# Dismantling Jnr Emperor Clip.



## TurnaPen (Aug 19, 2009)

I am trying for a closed end Jnr. Emperor with invisible clip, here is how I pulled the clip apart.. Amos
Pictures 1 &2 the clip as is.
pic 3-the three step hole so I could punch out the cap.
pic 4 -the clip in the hole use a thin rod and punch out, pic 5 the end cap out
pic 6 -now a small gap appears on the clip.
pic 7 another jig close to the end of the block a 12.5 mil hole place clip in it. Pic 8 you can see small brass ring within the silver ring
pic 9  I used the end of a 5/16 drill bit and ablock of wood to punch out the brass bit
pic 10 all apart, pic 11 all apart, pic 12 all apart
pic 13 all apart close up, pic 14 all apart close up
pic 15 just to get this!!!    and pic 16 and this!! 
Amos


----------



## BigShed (Aug 19, 2009)

Very nifty Amos, well done


----------



## GouletPens (Aug 19, 2009)

Well hot damn, I've never seen anyone disassemble that clip! I need to spend more time on IAP:wink: Very well done, thank you for the step-by-step pics. I've always been ticked that the finial is NEVER aligned straight with the clip and it's bothered the crap out of me, I never even thought to dismantle it and rebuild it! I'm guessing the whole thing is glued together, not just press-fit, am I right?


----------



## TurnaPen (Aug 19, 2009)

I think that both Ca and press fit are involved, but a good whack with a piece of wood on the drill bit soon fixed that!!!!!! Amos


----------



## Jim15 (Aug 19, 2009)

Thanks Amos.


----------



## workinforwood (Aug 19, 2009)

That's very well done, albeit an expensive clip!


----------



## hewunch (Aug 19, 2009)

It is good to know it can be done, that is for sure. Thanks Amos!


----------



## scotian12 (Aug 19, 2009)

Very well done. Could you add this to the files section for future reference.    Thanks Darrell Eisner


----------



## cnirenberg (Aug 19, 2009)

Amos, well done indeed.  Now you must post a photo essay on your sweet invisible clips.  You gotta know that was coming.  Thanks for posting this.


----------



## thewishman (Aug 19, 2009)

Who'd have thunk. Thanks for the step-by-step instructions and photos. Very nicely done.


----------



## TurnaPen (Aug 19, 2009)

Reason why I haven't posted on the "Invisible clips" is because there are two excellent articles in the library on it; but I will photo this time around and maybe put in this section,(beware) I use the laser to cut the clip hole. Amos


----------



## glycerine (Aug 19, 2009)

Man, you must have more money than me... that's like buying a Ferarri and pulling out the engine!  Ok, maybe I'm exaggerating a little.
Good work, let us know how it turns out.


----------



## TurnaPen (Aug 20, 2009)

I was apprehensive when I did it, but I wanted to give the Closed end Jnr Emp a go, Amos


----------



## bracky1 (Aug 20, 2009)

Filed away for future reference 

Thanks for having the gonads to do this and double thanks for taking the time to photograph and post.


----------



## Kaspar (Aug 20, 2009)

That's a very expensive to kit to be breaking it up and using only part of it.  I hate not using all of a mere Junior Gent to make a closed-end, but ...
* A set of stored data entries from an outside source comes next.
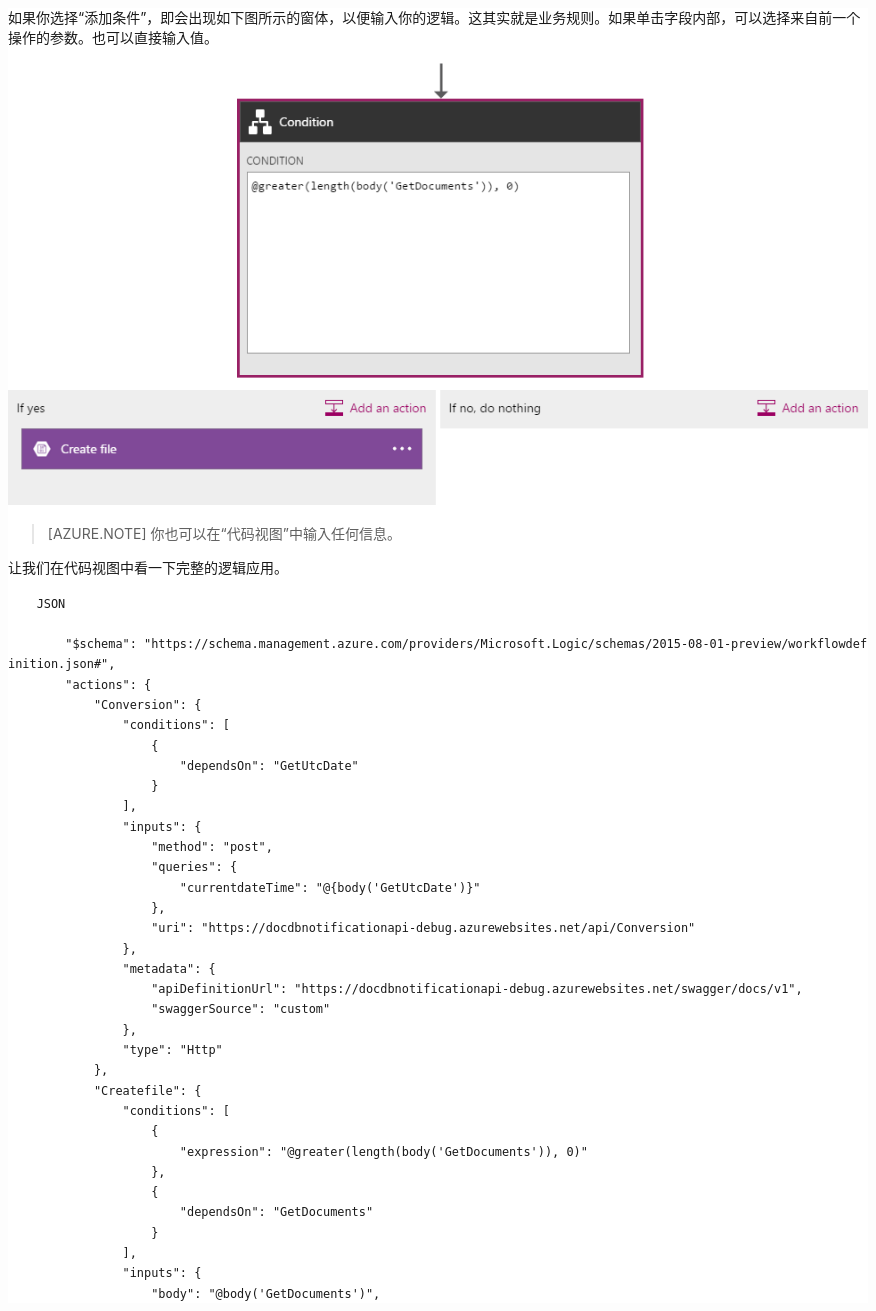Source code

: 如果你选择“添加条件”，即会出现如下图所示的窗体，以便输入你的逻辑。这其实就是业务规则。如果单击字段内部，可以选择来自前一个操作的参数。也可以直接输入值。

![添加条件](./media/documentdb-change-notification/condition1.png)

> [AZURE.NOTE] 你也可以在“代码视图”中输入任何信息。

让我们在代码视图中看一下完整的逻辑应用。

		JSON
		   
		   	"$schema": "https://schema.management.azure.com/providers/Microsoft.Logic/schemas/2015-08-01-preview/workflowdefinition.json#",
		    "actions": {
		        "Conversion": {
		            "conditions": [
		                {
		                    "dependsOn": "GetUtcDate"
		                }
		            ],
		            "inputs": {
		                "method": "post",
		                "queries": {
		                    "currentdateTime": "@{body('GetUtcDate')}"
		                },
		                "uri": "https://docdbnotificationapi-debug.azurewebsites.net/api/Conversion"
		            },
		            "metadata": {
		                "apiDefinitionUrl": "https://docdbnotificationapi-debug.azurewebsites.net/swagger/docs/v1",
		                "swaggerSource": "custom"
		            },
		            "type": "Http"
		        },
		        "Createfile": {
		            "conditions": [
		                {
		                    "expression": "@greater(length(body('GetDocuments')), 0)"
		                },
		                {
		                    "dependsOn": "GetDocuments"
		                }
		            ],
		            "inputs": {
		                "body": "@body('GetDocuments')",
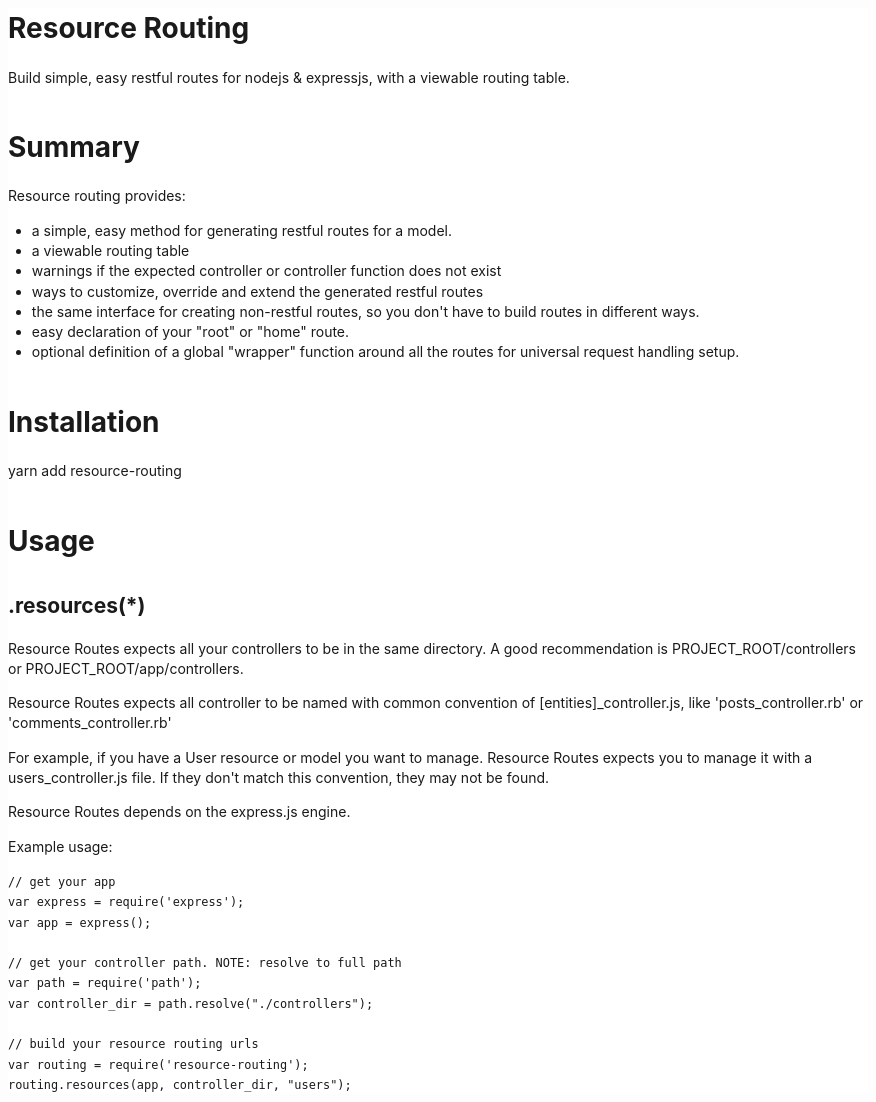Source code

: # Resource Routing

Build simple, easy restful routes for nodejs & expressjs, with a viewable routing table.

# Summary

Resource routing provides:

* a simple, easy method for generating restful routes for a model.
* a viewable routing table
* warnings if the expected controller or controller function does not exist
* ways to customize, override and extend the generated restful routes
* the same interface for creating non-restful routes, so you don't have to build routes in different ways.
* easy declaration of your "root" or "home" route.
* optional definition of a global "wrapper" function around all the routes for universal request handling setup.

# Installation

yarn add resource-routing

# Usage

## .resources(*)
Resource Routes expects all your controllers to be in the same directory. A good recommendation is PROJECT_ROOT/controllers 
or PROJECT_ROOT/app/controllers.

Resource Routes expects all controller to be named with common convention of [entities]_controller.js,
like 'posts_controller.rb' or 'comments_controller.rb'

For example, if you have a User resource or model you want to manage. Resource Routes expects you to manage it
with a users_controller.js file. If they don't match this convention, they may not be found.

Resource Routes depends on the express.js engine.

Example usage:

    // get your app
    var express = require('express');
    var app = express();
    
    // get your controller path. NOTE: resolve to full path
    var path = require('path');
    var controller_dir = path.resolve("./controllers");
    
    // build your resource routing urls
    var routing = require('resource-routing');
    routing.resources(app, controller_dir, "users");

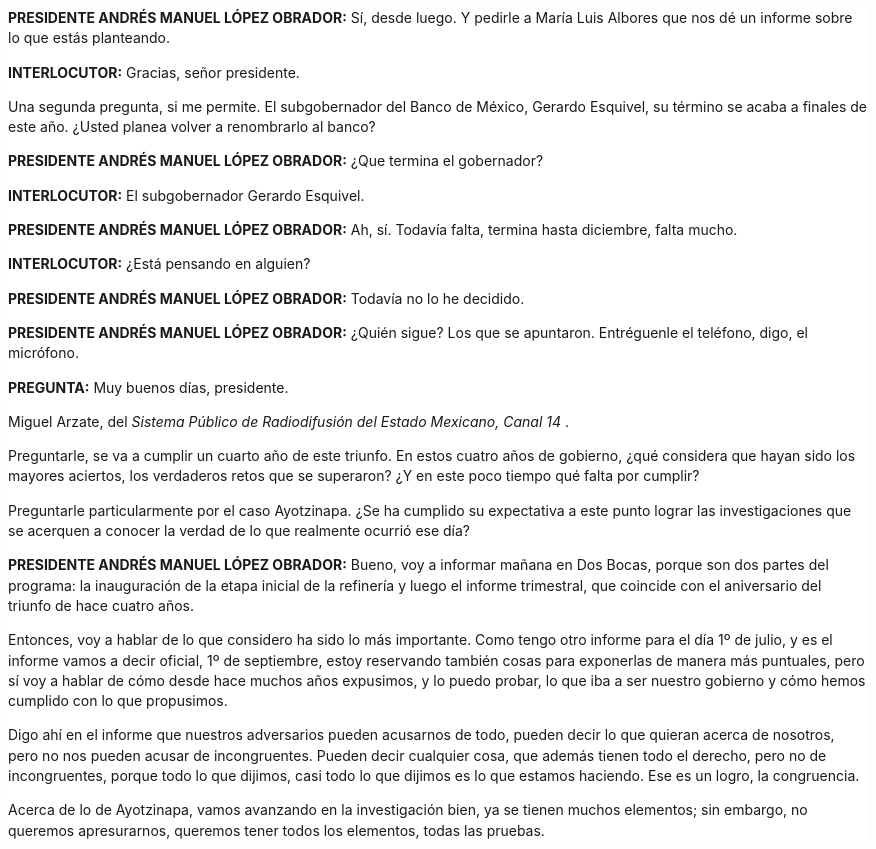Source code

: **PRESIDENTE ANDRÉS MANUEL LÓPEZ OBRADOR:** Sí, desde luego. Y pedirle a María
Luis Albores que nos dé un informe sobre lo que estás planteando.

**INTERLOCUTOR:** Gracias, señor presidente.

Una segunda pregunta, si me permite. El subgobernador del Banco de México,
Gerardo Esquivel, su término se acaba a finales de este año. ¿Usted planea
volver a renombrarlo al banco?

**PRESIDENTE ANDRÉS MANUEL LÓPEZ OBRADOR:** ¿Que termina el gobernador?

**INTERLOCUTOR:** El subgobernador Gerardo Esquivel.

**PRESIDENTE ANDRÉS MANUEL LÓPEZ OBRADOR:** Ah, sí. Todavía falta, termina
hasta diciembre, falta mucho.

**INTERLOCUTOR:** ¿Está pensando en alguien?

**PRESIDENTE ANDRÉS MANUEL LÓPEZ OBRADOR:** Todavía no lo he decidido.

**PRESIDENTE ANDRÉS MANUEL LÓPEZ OBRADOR:** ¿Quién sigue? Los que se
apuntaron. Entréguenle el teléfono, digo, el micrófono.

**PREGUNTA:** Muy buenos días, presidente.

Miguel Arzate, del _Sistema Público de Radiodifusión del Estado Mexicano,
Canal 14_ .

Preguntarle, se va a cumplir un cuarto año de este triunfo. En estos cuatro
años de gobierno, ¿qué considera que hayan sido los mayores aciertos, los
verdaderos retos que se superaron? ¿Y en este poco tiempo qué falta por
cumplir?

Preguntarle particularmente por el caso Ayotzinapa. ¿Se ha cumplido su
expectativa a este punto lograr las investigaciones que se acerquen a conocer
la verdad de lo que realmente ocurrió ese día?

**PRESIDENTE ANDRÉS MANUEL LÓPEZ OBRADOR:** Bueno, voy a informar mañana en
Dos Bocas, porque son dos partes del programa: la inauguración de la etapa
inicial de la refinería y luego el informe trimestral, que coincide con el
aniversario del triunfo de hace cuatro años.

Entonces, voy a hablar de lo que considero ha sido lo más importante. Como
tengo otro informe para el día 1º de julio, y es el informe vamos a decir
oficial, 1º de septiembre, estoy reservando también cosas para exponerlas de
manera más puntuales, pero sí voy a hablar de cómo desde hace muchos años
expusimos, y lo puedo probar, lo que iba a ser nuestro gobierno y cómo hemos
cumplido con lo que propusimos.

Digo ahí en el informe que nuestros adversarios pueden acusarnos de todo,
pueden decir lo que quieran acerca de nosotros, pero no nos pueden acusar de
incongruentes. Pueden decir cualquier cosa, que además tienen todo el derecho,
pero no de incongruentes, porque todo lo que dijimos, casi todo lo que dijimos
es lo que estamos haciendo. Ese es un logro, la congruencia.

Acerca de lo de Ayotzinapa, vamos avanzando en la investigación bien, ya se
tienen muchos elementos; sin embargo, no queremos apresurarnos, queremos tener
todos los elementos, todas las pruebas.

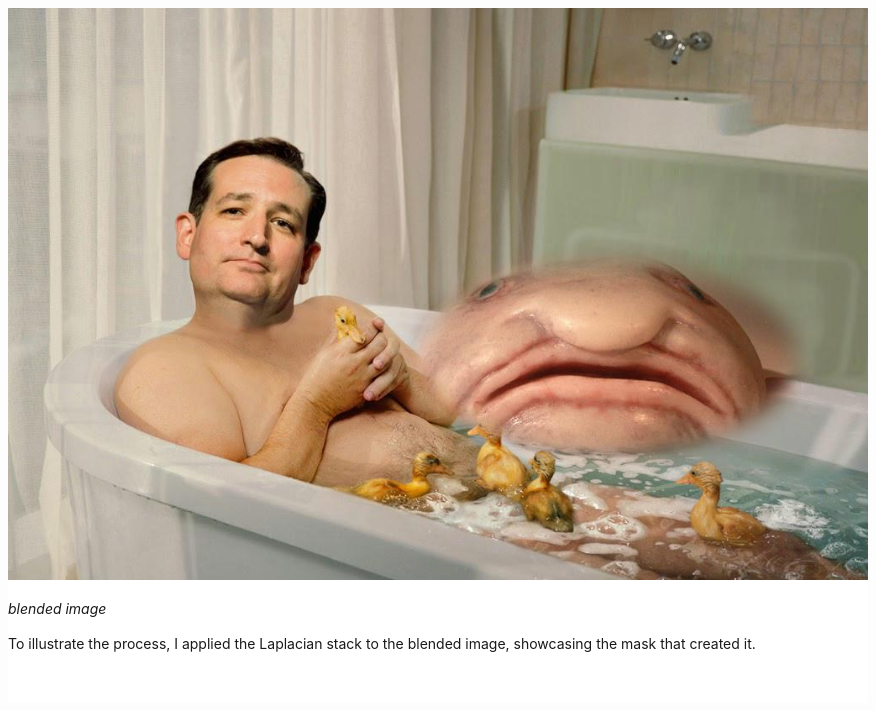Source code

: <td align="left"><p><em><img src="output/24_blend2.jpg" alt="sharpened blurred image" /></em></p>
<p><em>blended image</em></p></td>
</tr>
</tbody>
</table>

To illustrate the process, I applied the Laplacian stack to the blended image, showcasing the mask that created it.

 

<table>
<col width="25%" />
<col width="25%" />
<col width="25%" />
<col width="25%" />
<tbody>
<tr class="odd">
... very informative, thanks!


----------



## GouletPens (Aug 21, 2009)

Not all's a waste...you could always use the finial to embellish another pen...

It has my gears turning now. I'm thinking of dismantling a JS2 and making a custom finial for it.


----------



## TurnaPen (Aug 21, 2009)

I always save left over bits for other projects down the line. Amos


----------



## Dai Sensei (Aug 22, 2009)

WoodenInk said:


> Reason why I haven't posted on the "Invisible clips" is because there are two excellent articles in the library on it; but I will photo this time around and maybe put in this section,(beware) I use the laser to cut the clip hole. Amos


 
I must admot I'm still a bit confused about how to grind down the clip, when with this type of clip the dia of the "ring" part is close to the outside dia of the pen - ie how do you gind it down without grinding it away? 

Cheers


----------



## VisExp (Aug 22, 2009)

That has to be a bit nerve wracking pounding on that clip!

Amos, would you mind if I copied your images and explanation and prepared a short article for the library?


----------



## TurnaPen (Aug 23, 2009)

PM sent Kieth. Amos


----------